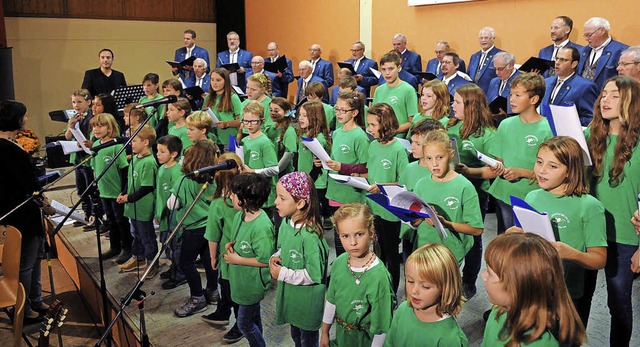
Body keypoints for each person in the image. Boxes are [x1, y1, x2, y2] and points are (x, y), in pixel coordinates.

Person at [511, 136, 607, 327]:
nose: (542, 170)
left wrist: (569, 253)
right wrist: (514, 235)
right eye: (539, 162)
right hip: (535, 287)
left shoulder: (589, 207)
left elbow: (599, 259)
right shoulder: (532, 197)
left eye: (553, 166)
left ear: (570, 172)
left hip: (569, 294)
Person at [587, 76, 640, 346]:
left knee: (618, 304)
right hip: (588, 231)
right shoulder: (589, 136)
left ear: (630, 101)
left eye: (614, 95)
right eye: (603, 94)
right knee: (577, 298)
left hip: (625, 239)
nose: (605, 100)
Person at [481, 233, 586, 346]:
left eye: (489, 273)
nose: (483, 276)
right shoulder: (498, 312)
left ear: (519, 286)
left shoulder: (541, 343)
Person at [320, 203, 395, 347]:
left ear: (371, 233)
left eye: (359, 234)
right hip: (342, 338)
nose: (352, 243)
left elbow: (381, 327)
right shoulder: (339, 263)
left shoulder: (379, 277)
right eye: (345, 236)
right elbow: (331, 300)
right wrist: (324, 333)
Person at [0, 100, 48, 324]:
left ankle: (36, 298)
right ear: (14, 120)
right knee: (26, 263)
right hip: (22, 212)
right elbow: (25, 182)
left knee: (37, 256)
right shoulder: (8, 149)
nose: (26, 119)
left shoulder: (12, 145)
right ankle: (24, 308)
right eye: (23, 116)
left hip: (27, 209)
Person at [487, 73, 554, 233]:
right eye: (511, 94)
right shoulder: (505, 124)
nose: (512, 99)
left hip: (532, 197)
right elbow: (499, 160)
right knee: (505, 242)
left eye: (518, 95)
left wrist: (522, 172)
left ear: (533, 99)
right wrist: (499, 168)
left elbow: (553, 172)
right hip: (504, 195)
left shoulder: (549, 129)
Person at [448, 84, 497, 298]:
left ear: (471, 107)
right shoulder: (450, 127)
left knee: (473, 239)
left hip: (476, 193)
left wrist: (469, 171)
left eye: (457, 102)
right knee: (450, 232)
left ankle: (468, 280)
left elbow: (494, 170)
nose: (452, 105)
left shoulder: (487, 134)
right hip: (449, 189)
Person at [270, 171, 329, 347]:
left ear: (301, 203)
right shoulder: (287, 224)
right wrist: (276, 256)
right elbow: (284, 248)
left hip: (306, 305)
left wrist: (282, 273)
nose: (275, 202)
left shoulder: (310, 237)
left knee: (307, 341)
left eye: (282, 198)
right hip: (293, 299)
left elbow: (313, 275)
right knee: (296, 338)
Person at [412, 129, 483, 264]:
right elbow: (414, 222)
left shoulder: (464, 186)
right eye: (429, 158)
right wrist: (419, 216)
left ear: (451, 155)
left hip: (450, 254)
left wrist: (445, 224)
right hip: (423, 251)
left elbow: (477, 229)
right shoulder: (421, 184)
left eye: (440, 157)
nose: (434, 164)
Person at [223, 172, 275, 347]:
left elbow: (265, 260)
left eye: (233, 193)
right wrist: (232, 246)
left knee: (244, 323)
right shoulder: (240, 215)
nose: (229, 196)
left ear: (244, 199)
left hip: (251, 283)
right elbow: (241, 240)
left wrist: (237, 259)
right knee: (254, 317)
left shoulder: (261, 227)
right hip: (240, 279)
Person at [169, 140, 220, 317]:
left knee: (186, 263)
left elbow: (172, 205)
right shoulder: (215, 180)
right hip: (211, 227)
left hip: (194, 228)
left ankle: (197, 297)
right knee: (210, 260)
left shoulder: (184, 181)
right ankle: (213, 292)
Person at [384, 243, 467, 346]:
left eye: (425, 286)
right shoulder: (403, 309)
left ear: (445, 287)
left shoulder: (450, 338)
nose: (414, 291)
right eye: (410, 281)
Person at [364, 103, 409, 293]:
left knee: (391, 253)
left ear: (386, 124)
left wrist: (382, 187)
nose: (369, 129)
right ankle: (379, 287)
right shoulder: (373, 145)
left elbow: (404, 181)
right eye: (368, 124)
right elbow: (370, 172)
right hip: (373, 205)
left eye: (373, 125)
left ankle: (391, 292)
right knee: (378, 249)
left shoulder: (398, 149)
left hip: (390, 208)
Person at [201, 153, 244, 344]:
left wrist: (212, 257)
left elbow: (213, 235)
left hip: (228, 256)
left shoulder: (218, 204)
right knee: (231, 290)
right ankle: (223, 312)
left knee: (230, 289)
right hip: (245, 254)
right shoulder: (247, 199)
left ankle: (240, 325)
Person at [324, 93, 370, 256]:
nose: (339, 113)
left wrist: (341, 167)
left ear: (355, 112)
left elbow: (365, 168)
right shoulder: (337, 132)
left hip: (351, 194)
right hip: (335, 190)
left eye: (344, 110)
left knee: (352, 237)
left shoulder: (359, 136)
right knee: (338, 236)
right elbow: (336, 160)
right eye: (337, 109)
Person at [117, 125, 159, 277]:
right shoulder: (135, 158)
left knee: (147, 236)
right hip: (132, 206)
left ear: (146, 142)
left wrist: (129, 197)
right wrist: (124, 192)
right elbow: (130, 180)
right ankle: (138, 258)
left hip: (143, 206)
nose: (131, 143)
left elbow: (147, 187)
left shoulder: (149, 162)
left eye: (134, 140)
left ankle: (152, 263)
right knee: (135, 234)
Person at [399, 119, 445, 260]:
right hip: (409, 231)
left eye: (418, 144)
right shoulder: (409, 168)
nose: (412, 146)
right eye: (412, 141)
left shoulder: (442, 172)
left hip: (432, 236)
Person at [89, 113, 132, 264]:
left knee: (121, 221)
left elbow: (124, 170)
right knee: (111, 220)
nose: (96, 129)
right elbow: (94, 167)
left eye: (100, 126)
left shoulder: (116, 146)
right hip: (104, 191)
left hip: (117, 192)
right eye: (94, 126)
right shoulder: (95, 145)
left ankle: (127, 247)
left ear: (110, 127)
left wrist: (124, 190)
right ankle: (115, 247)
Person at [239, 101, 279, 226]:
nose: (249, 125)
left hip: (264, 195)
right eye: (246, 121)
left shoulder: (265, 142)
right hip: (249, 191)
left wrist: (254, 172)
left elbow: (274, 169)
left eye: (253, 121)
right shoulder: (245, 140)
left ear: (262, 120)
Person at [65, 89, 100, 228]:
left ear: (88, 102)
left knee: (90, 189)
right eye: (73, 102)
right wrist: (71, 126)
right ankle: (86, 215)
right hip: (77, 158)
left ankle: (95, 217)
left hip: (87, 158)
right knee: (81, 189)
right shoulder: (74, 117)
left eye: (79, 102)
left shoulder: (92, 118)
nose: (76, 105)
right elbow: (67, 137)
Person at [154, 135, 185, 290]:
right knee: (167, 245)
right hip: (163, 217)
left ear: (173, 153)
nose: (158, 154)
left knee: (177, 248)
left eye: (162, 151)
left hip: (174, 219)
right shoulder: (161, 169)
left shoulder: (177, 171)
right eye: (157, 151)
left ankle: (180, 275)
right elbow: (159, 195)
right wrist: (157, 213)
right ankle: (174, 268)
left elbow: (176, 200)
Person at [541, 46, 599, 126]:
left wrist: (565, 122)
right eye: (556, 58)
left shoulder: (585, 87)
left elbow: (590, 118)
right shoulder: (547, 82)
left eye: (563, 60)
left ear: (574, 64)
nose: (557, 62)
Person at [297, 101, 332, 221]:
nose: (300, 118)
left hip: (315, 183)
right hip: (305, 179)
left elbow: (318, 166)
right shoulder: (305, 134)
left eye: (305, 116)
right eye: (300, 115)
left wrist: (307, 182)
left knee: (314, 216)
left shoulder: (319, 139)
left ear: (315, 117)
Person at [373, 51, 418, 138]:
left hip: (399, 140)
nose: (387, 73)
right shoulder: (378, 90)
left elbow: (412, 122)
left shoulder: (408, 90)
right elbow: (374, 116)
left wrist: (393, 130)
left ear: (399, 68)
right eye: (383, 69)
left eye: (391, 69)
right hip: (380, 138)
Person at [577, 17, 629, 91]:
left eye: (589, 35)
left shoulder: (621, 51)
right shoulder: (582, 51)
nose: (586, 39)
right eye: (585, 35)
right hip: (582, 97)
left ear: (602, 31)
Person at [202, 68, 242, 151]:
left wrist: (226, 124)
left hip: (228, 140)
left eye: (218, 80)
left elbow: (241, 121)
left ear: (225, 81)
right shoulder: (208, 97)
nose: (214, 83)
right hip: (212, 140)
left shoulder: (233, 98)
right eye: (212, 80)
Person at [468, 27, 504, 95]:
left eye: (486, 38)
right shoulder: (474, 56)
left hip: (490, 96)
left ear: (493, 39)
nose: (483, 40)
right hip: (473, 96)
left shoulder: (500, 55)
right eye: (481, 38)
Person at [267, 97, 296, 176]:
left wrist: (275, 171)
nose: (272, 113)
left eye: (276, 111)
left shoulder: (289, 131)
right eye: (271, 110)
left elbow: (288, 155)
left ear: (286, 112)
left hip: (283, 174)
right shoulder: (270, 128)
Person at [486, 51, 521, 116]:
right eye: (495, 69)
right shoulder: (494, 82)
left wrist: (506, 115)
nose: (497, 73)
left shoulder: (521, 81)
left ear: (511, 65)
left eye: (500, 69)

---

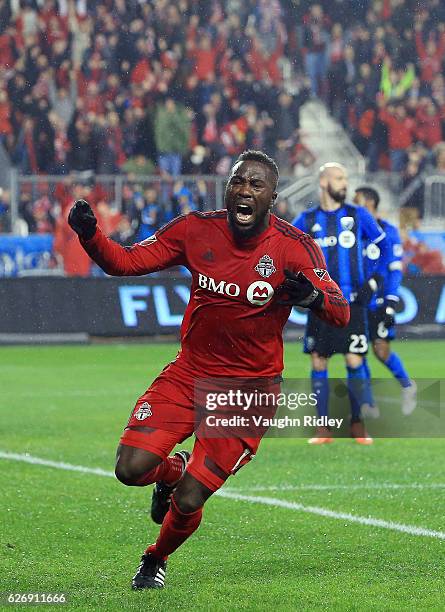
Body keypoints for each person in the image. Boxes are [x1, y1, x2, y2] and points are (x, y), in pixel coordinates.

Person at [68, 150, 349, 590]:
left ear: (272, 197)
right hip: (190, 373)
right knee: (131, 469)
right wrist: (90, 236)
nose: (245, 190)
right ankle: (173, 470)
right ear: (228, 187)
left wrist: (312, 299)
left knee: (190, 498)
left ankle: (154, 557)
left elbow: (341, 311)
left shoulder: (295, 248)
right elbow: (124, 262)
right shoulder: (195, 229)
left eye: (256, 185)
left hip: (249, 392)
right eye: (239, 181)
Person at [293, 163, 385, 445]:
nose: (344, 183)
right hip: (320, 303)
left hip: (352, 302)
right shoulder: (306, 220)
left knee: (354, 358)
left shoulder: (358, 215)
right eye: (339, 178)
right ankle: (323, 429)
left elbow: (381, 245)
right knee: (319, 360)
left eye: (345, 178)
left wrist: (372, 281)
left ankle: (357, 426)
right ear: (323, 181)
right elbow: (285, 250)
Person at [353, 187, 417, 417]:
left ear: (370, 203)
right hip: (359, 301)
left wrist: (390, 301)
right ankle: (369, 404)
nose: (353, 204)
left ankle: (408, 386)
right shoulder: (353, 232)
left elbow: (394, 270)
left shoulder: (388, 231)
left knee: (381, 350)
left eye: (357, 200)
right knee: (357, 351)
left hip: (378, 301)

* * *

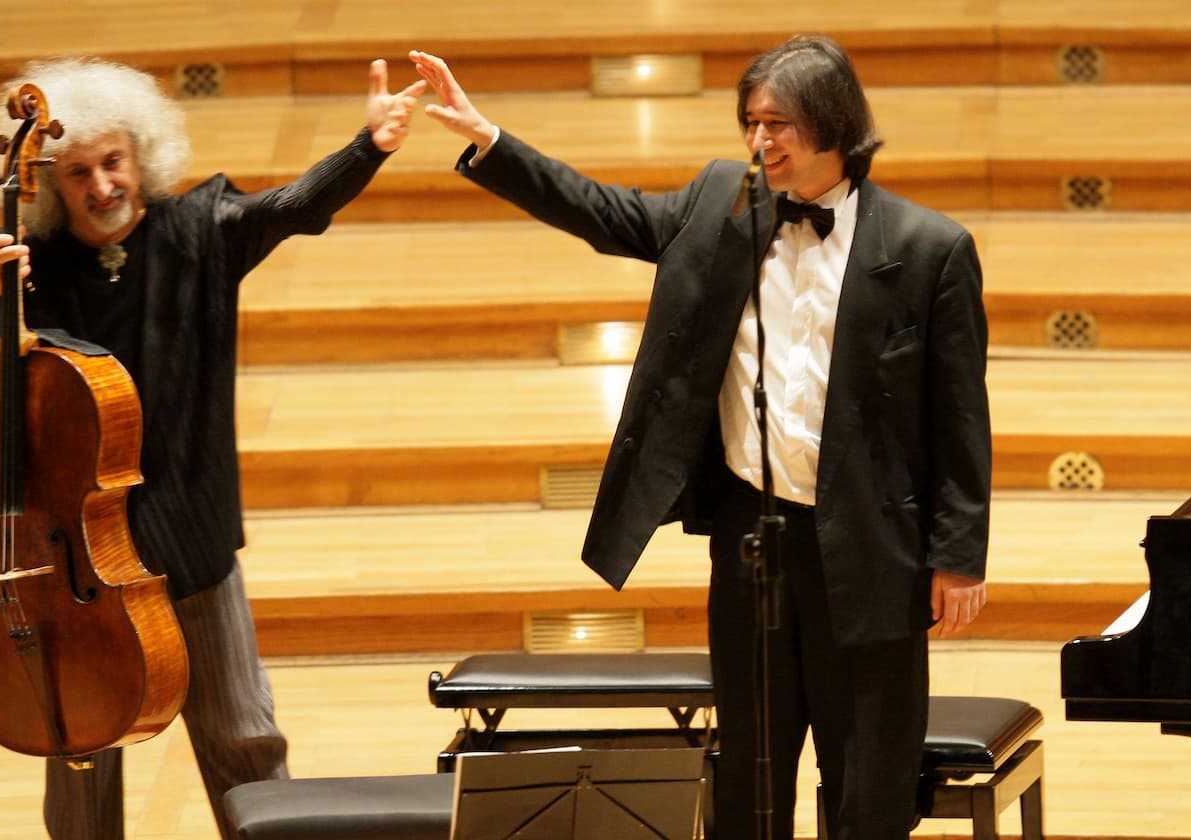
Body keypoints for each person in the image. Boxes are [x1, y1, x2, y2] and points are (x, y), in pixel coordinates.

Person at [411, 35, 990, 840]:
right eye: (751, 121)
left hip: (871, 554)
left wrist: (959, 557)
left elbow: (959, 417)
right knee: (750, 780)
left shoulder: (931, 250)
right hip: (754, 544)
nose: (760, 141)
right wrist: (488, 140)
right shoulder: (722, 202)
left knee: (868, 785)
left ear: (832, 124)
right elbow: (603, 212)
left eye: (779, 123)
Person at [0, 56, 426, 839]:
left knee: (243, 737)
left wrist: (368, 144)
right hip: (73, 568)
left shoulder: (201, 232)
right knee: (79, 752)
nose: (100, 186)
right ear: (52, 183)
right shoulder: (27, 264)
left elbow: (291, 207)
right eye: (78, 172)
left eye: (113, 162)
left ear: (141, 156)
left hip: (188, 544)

> **WORK INSTRUCTIONS**
Beginning at the line with "right hip: (449, 189)" and stopping after the line with "left elbow: (265, 260)", please write out every line of the data above exactly and nothing else.

> **WORKED SOLUTION**
right hip: (449, 189)
Person at [270, 171, 329, 347]:
left ear: (301, 203)
right shoulder: (287, 224)
right wrist: (276, 256)
right elbow: (284, 248)
left hip: (306, 305)
left wrist: (282, 273)
nose: (275, 202)
left shoulder: (310, 237)
left knee: (307, 341)
left eye: (282, 198)
right hip: (293, 299)
left elbow: (313, 275)
right knee: (296, 338)
Person at [412, 129, 483, 264]:
right elbow: (414, 222)
left shoulder: (464, 186)
right eye: (429, 158)
right wrist: (419, 216)
left ear: (451, 155)
left hip: (450, 254)
left wrist: (445, 224)
right hip: (423, 251)
left elbow: (477, 229)
right shoulder: (421, 184)
left eye: (440, 157)
nose: (434, 164)
Person at [223, 172, 275, 347]:
left elbow: (265, 260)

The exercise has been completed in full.